[Work item]: Please write out the text of every item below word for word, leaving out the pictures.

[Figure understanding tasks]
........

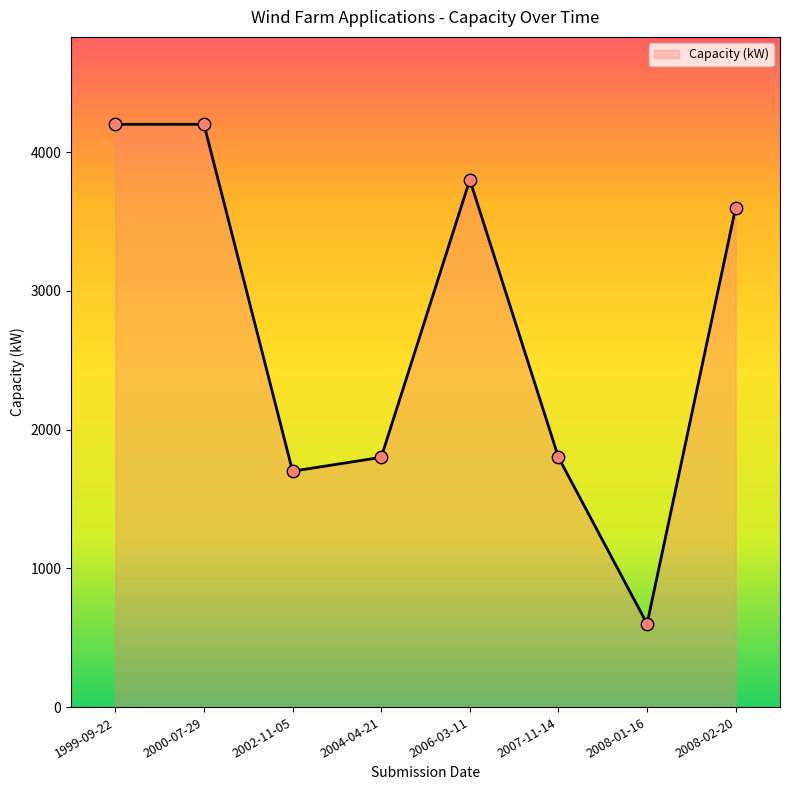

Approximately how many times larger is the value at 2002-11-05 compared to 1999-09-22?

0.4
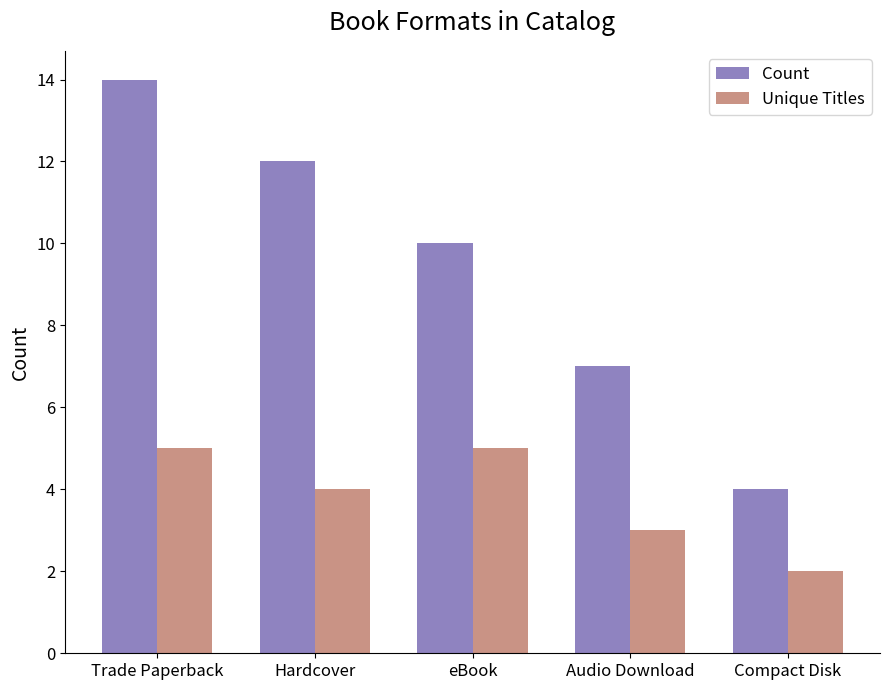

How many categories are shown in the chart?

5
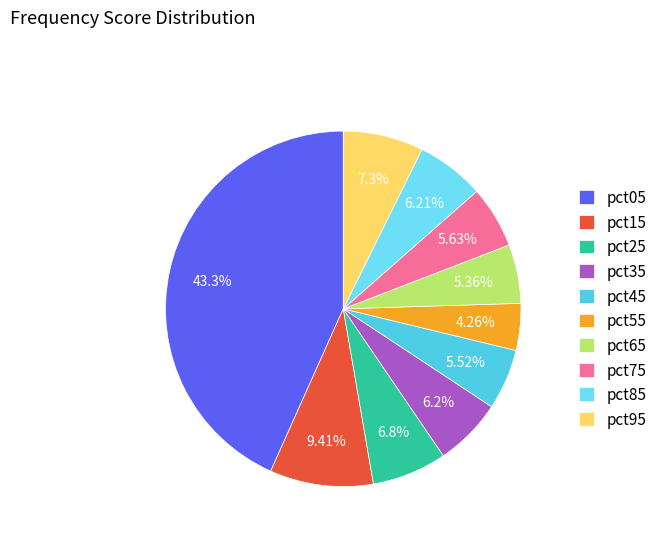

True or false: pct85 accounts for 6% of the total.

True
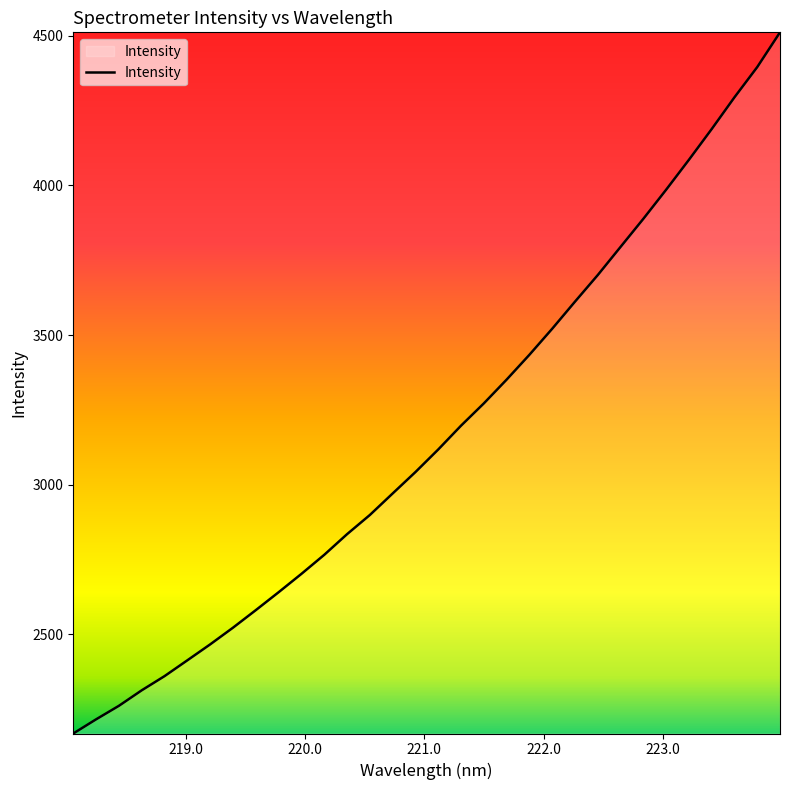

What is the smallest value displayed?

2168.5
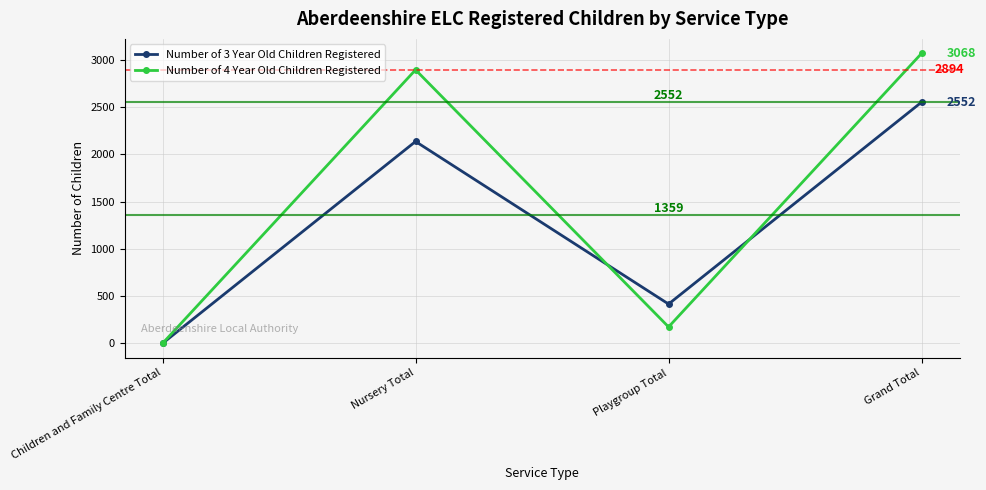

At which category does Number of 3 Year Old Children Registered reach its first local valley?

Playgroup Total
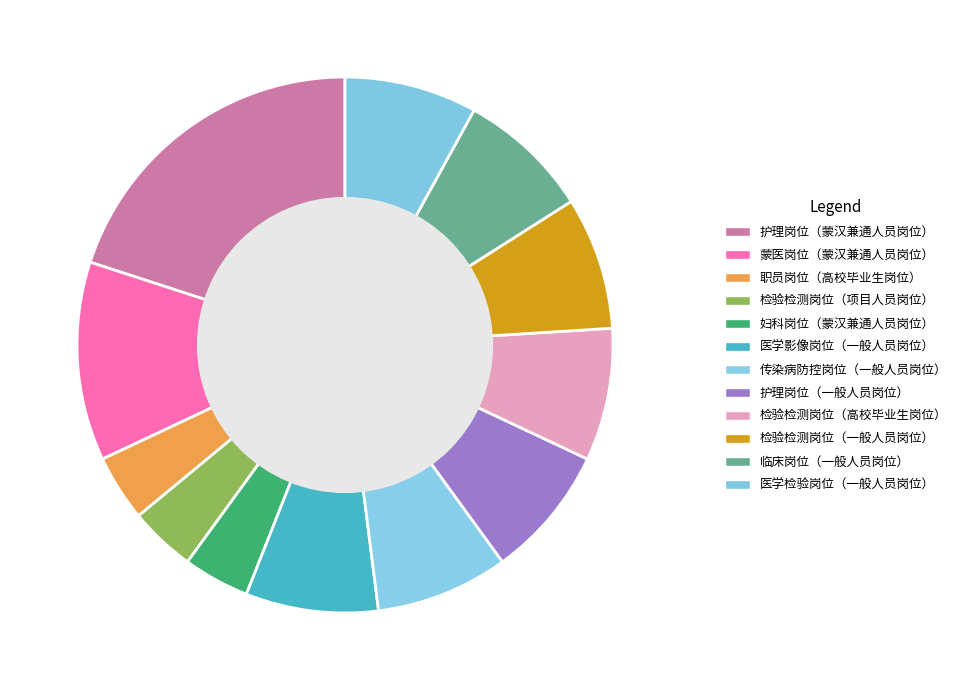

Is the sum of 检验检测岗位（高校毕业生岗位） and 护理岗位（一般人员岗位） greater than half?

No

........

[Result for this task]:
Approximately how many times larger is the value at 2002-11-05 compared to 1999-09-22?

0.4

How many categories are shown in the chart?

5

True or false: pct85 accounts for 6% of the total.

True

What is the smallest value displayed?

2168.5

At which category does Number of 3 Year Old Children Registered reach its first local valley?

Playgroup Total

Is the sum of 检验检测岗位（高校毕业生岗位） and 护理岗位（一般人员岗位） greater than half?

No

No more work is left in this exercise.